İslam İnkılabı Rehberi, dün yaptığı konuşmada düşmanla
müzakerelerin boyutlarını anlatan ifadeler kullandı ve şöyle buyurdu: “Bunlar her
zaman diplomasinin tebessümlerinin ardında saklıdır. Bu diplomasinin
tebessümlerinin ardında böylesine düşmanlıklar, kinler ve kötülükler saklıdır. Gözlerimizi
açalım. “Onlara gizlice sevgi besliyorsunuz/Mümtehene-1)” zümresinden
olmayalım. Kiminle muhatap olduğumuza, kiminle konuştuğumuza dikkat edelim. Bunu
bilelim. Kişi karşısında kim olduğunu bildiğinde muamele yapabilir ama ne
yapması gerektiğini bilmelidir. Tanımamız ve bilmemiz gerekir.”
İmam Hamanei’nin sözlerinin bu bölümünü anlamak için bu
ifadelere birkaç açıdan bakmak gerekir:
Bu görüşmede bahsedilen konu esasen durumu anlatmaktır, izin
veya izin vermeme konusunda bir açıklama yoktur. İmam Hamanei durumu
anlatmıştır. Aslında sorulması gereken doğru soru şudur: “İmam Hamanei’nin
açıklamalarına dayanarak acaba müzakere yapmak için koşullar uygun mudur?
İmam Hamanei, müzakerelerin şartlarını açıklarken önemli bir
ilkeyi açıklıyor ve “Müzakerede temel şart karşı tarafı tanımaktır, kiminle
muhatap olduğumuzun farkında olalım...” diyor.
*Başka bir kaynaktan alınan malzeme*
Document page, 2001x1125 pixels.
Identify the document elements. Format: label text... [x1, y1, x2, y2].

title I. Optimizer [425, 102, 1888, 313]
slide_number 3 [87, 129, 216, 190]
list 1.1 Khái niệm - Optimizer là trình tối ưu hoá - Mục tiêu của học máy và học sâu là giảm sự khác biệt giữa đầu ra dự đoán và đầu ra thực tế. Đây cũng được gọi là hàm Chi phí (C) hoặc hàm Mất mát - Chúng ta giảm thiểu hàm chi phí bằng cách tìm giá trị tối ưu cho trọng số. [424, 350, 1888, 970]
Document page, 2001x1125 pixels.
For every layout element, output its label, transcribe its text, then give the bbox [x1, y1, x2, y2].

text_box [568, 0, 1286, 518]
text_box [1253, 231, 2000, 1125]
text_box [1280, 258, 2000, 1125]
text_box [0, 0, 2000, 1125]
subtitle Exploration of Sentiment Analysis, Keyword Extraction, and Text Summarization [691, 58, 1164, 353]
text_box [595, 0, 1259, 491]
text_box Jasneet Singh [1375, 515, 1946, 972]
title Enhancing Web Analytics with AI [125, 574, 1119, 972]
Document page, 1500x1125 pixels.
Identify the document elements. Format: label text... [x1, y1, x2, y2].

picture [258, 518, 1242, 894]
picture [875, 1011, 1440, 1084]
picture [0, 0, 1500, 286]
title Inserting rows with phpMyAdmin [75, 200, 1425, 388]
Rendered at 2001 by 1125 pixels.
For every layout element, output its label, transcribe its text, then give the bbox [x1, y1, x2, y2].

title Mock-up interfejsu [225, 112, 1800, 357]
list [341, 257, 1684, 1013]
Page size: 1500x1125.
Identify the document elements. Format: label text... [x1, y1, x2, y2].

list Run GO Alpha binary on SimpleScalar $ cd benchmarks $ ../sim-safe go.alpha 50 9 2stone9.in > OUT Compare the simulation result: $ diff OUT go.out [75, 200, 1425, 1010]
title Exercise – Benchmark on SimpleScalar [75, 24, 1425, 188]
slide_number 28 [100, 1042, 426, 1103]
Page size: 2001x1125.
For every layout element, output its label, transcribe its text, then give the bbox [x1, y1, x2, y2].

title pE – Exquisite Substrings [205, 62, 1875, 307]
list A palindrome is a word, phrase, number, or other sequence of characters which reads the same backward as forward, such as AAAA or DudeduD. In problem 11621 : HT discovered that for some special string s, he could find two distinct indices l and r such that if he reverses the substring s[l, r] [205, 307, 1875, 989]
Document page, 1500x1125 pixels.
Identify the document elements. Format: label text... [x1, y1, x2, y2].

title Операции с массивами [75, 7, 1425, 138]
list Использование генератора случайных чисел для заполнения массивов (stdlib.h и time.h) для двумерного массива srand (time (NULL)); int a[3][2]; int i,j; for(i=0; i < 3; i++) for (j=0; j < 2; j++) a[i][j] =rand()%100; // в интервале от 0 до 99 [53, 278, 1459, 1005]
Soru şu: Müzakere savunucuları karşı tarafı gerçekten
tanıyorlar mı? İmam Hamanei’nin açıklamalarına göre, eğer böyle bir tanıma
varsa, bir anlaşma yapılabilir.
Düne kadar ABD Dışişleri Bakanı'nın imzasını Nükleer
Anlaşmanın garantisi olarak gören ve ABD'nin istese bile Nükleer Anlaşmadan
çekilemeyeceğini garanti edenlerin, Nükleer Anlaşma’nın mevcut durumuna yanıtı
ne olacaktır? Amerika'yı ve Batı'yı tanıdıklarını iddia edebilirler mi? Peki
şimdi diğer taraf İran'ı teknik mekanizmasını devreye sokmakla sürekli tehdit
ediyorsa, Nükleer Anlaşma mütevellilerinin buna cevabı ne olacaktır? En önemli
soru işareti ise karşı tarafın müzakere taraftarlarının tanınması konusudur.
Müzakere koşulları oluşmamışken müzakere izninden
bahsetmenin bir anlamı yoktur ve İmam Hamanei’nin açıklamalarının konusu da bu
değildir. Ancak bazıları meselenin özünü görmezden gelerek İmam Hamanei’nin
sözlerini çarpıtmaya çalışıyor.
Neden Sözler Çarpıtılmaktadır?
İmam Hamanei’nin açıklamalarının tamamının ruhu, beyni ve özü
dünyanın şartlarını ve düşmanın kötülüklerini anlatmaktan ibarettir. Bütün bu
izahlardan ve Batı'nın suçlu yüzünün gerçekliğinden sonra, nasıl oluyor da içerideki
bazı kimseler bu sözlerden müzakereye izin verildiğine yakın yorumlar
çıkarabiliyorlar?
Düşmanın geniş medya araçları, her türlü bahaneyle müzakere ortamı yaratmanın fırsatlarını kollamaktadır. Daha önce Cumhurbaşkanı Pezeşkiyan’ın ABD’deki konuşmasını tam olarak yayınlanmadan önce değiştiren ve Pezeşkiyan’ın müzakerelere ilişkin kuşkularını “müzakere çağrısına” dönüştüren aynı grup, şimdi de İmam Hamanei’nin açıklamalarından müzakerelere izin çıkarmaya çalışıyor. Elbette, soruna safça yaklaşan bazı iç hareketlerin de bu konuda suçsuz olduğu söylenemez.